Die Realität holt Europa ein
Selbst europäische IT-Unternehmen warnten vor zu großer Eile. Denn ein Gesetz allein ändert nicht die Realität: Europa besitzt schlicht nicht die Kapazitäten, um ausreichend Datenzentren oder Halbleiter herzustellen. Die Einsicht hätte bereits vor einem Jahrzehnt kommen müssen, als amerikanische Hyperscaler Milliarden in Prozessoren und Server investierten. Jetzt nachzuziehen, ist richtig, aber es zeigt auch, was in Europa falsch läuft.
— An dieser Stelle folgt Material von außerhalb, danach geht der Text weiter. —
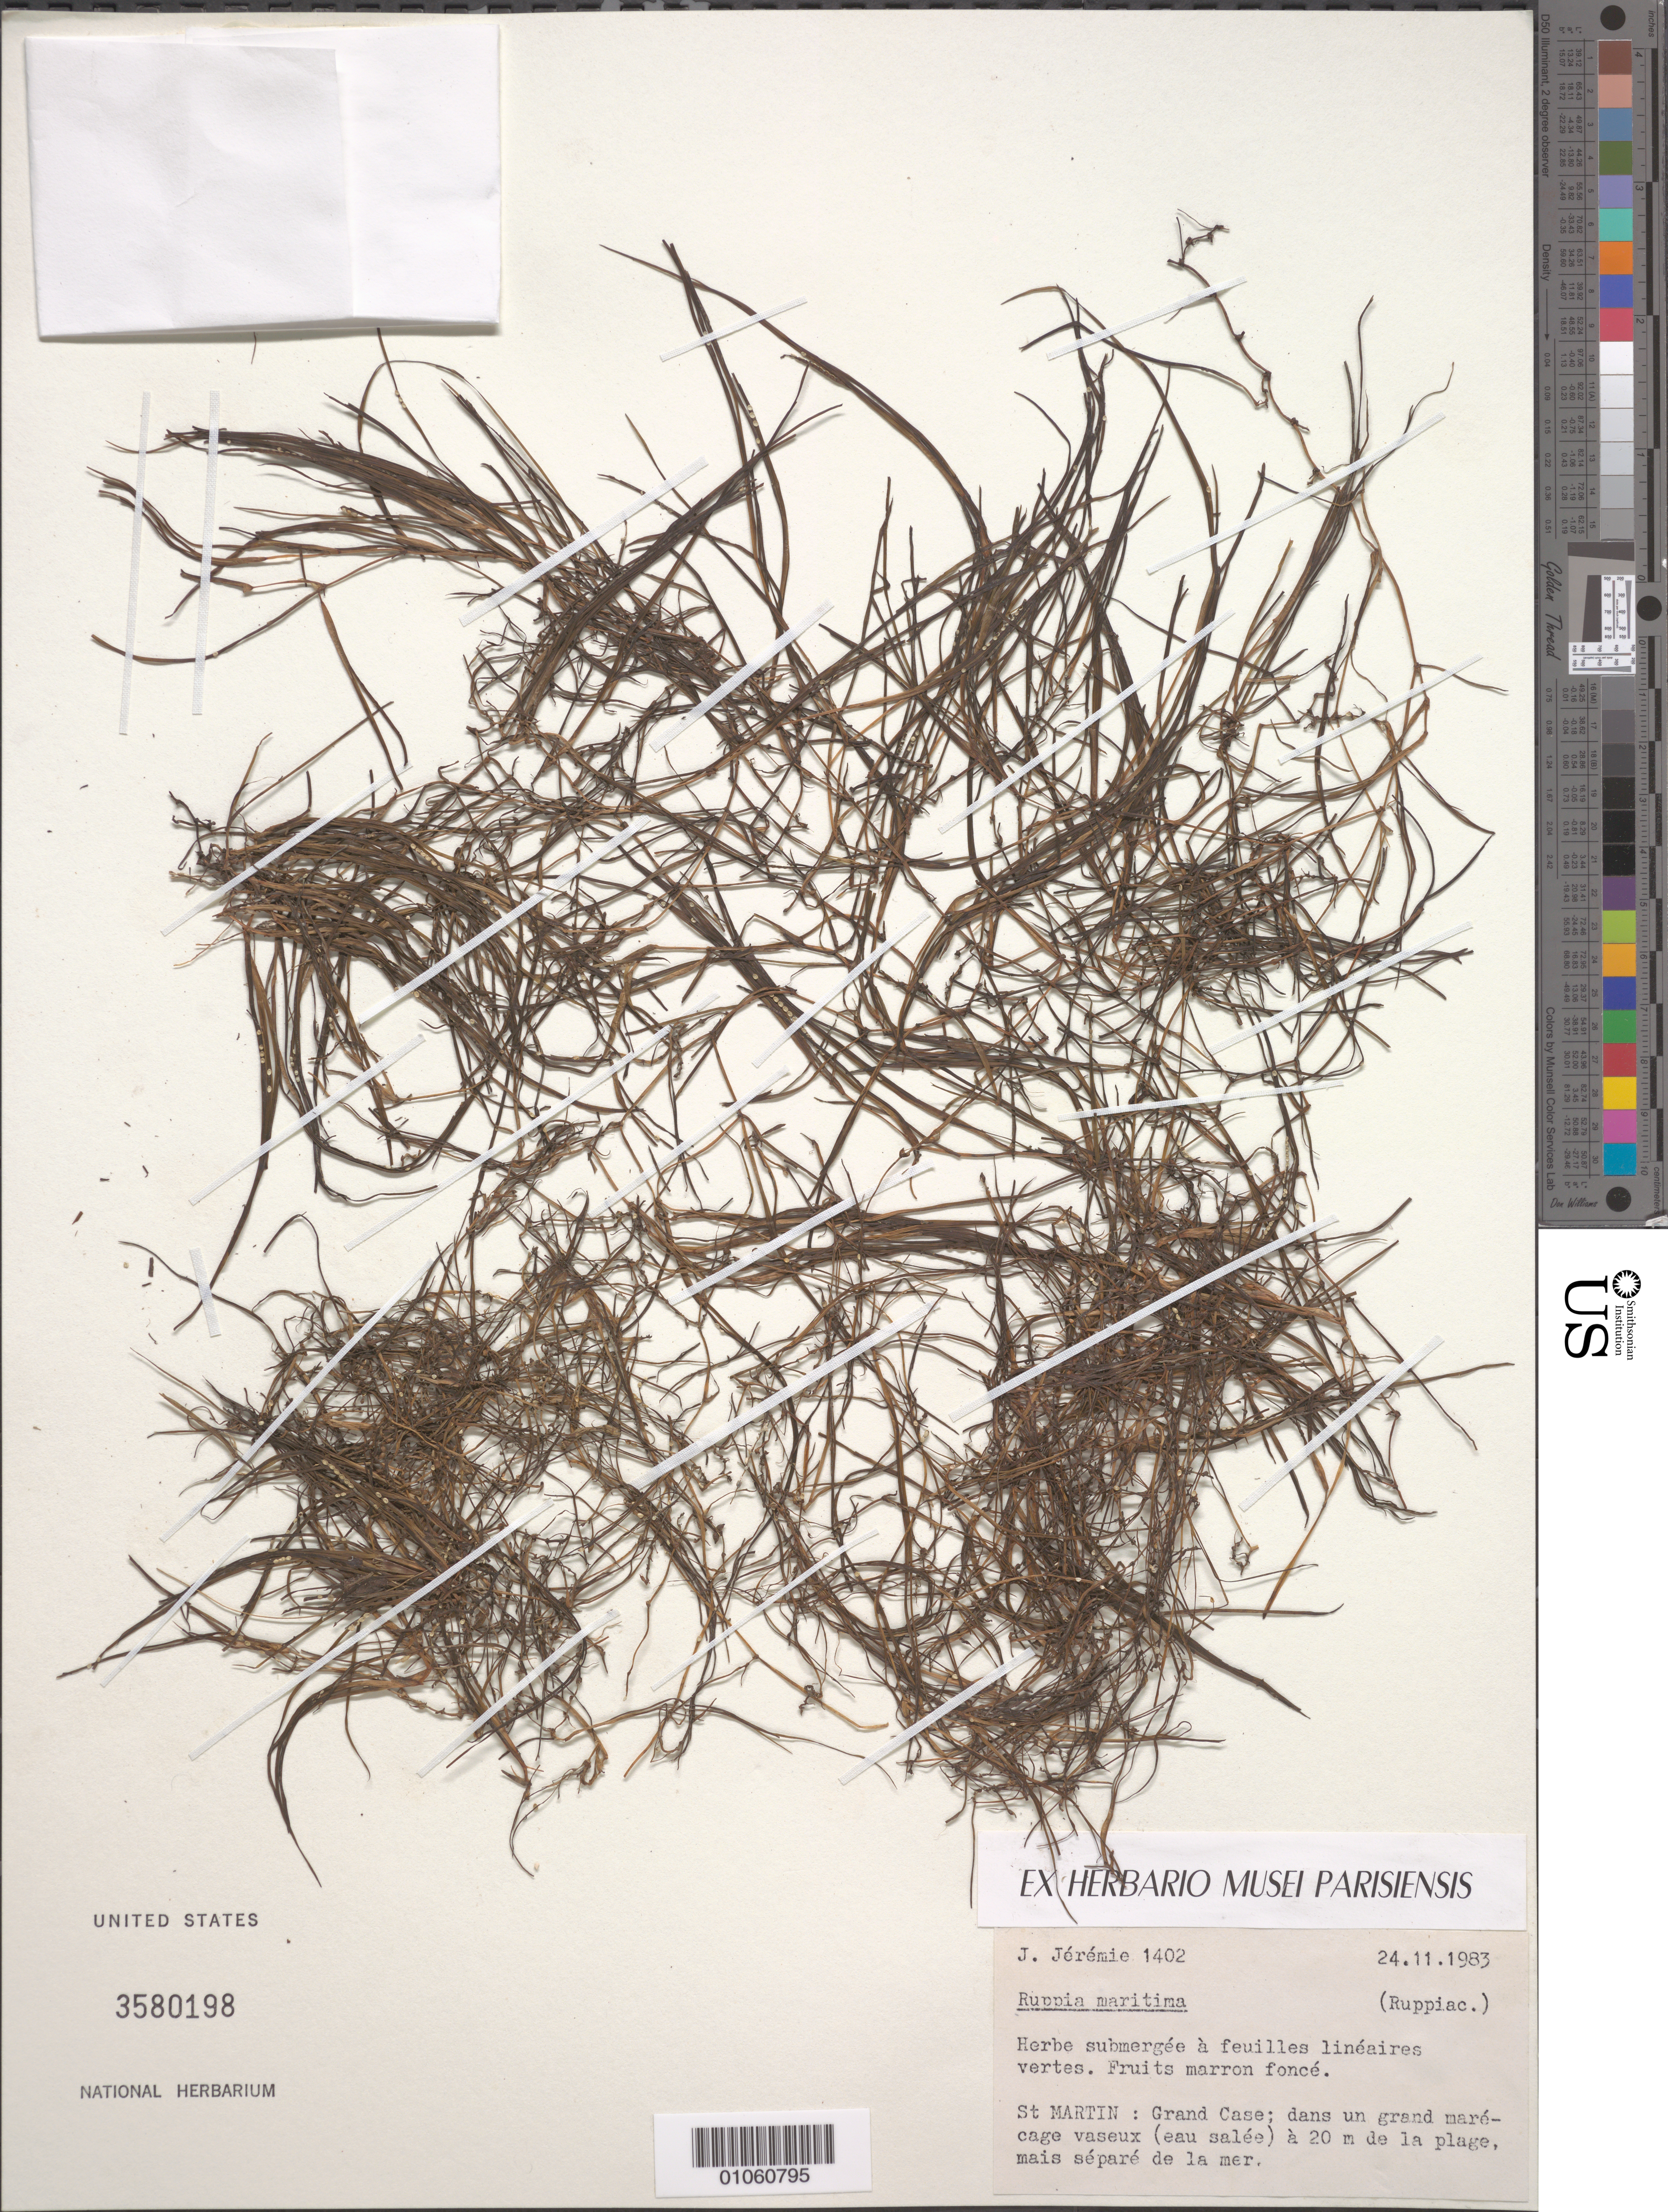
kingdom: Plantae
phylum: Tracheophyta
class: Liliopsida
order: Alismatales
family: Ruppiaceae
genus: Ruppia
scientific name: Ruppia maritima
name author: L.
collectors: J. Jérémie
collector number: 1402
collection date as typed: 24 Nov 1983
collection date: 1983-11-24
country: Sint Maartin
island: Sint Maarten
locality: Grand Case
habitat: Dans un grand marécage vaseux (eau salée) à 20 m de la plage, mais séparé de la mer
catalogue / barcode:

Weniger Gesetze, mehr Anreize
Die Rolle des Staates kann es nicht sein, Fortschritt zu befehlen. Märkte und Technologie funktionieren anders. Unternehmen brauchen Anreize, langfristige Vorgaben und vor allem Entscheidungsfreiheit. Sowohl die EU als auch Deutschland sollten daher weniger Gesetze erlassen und stattdessen verstärkt als Ankerkunden auftreten. Nichts spornt ein Start-up, einen Risikokapitalgeber oder Unternehmer mehr an als die Aussicht auf einen zahlungskräftigen und langfristigen Kunden.
Das Paket zur technologischen Souveränität ist ein wichtiges Signal, aber es darf nicht bei bloßen Vorschriften bleiben. Europa muss endlich die Rahmenbedingungen schaffen, die Innovation und Investitionen fördern – und nicht durch übermäßige Regulierung ersticken. Nur so kann die technologische Souveränität Wirklichkeit werden.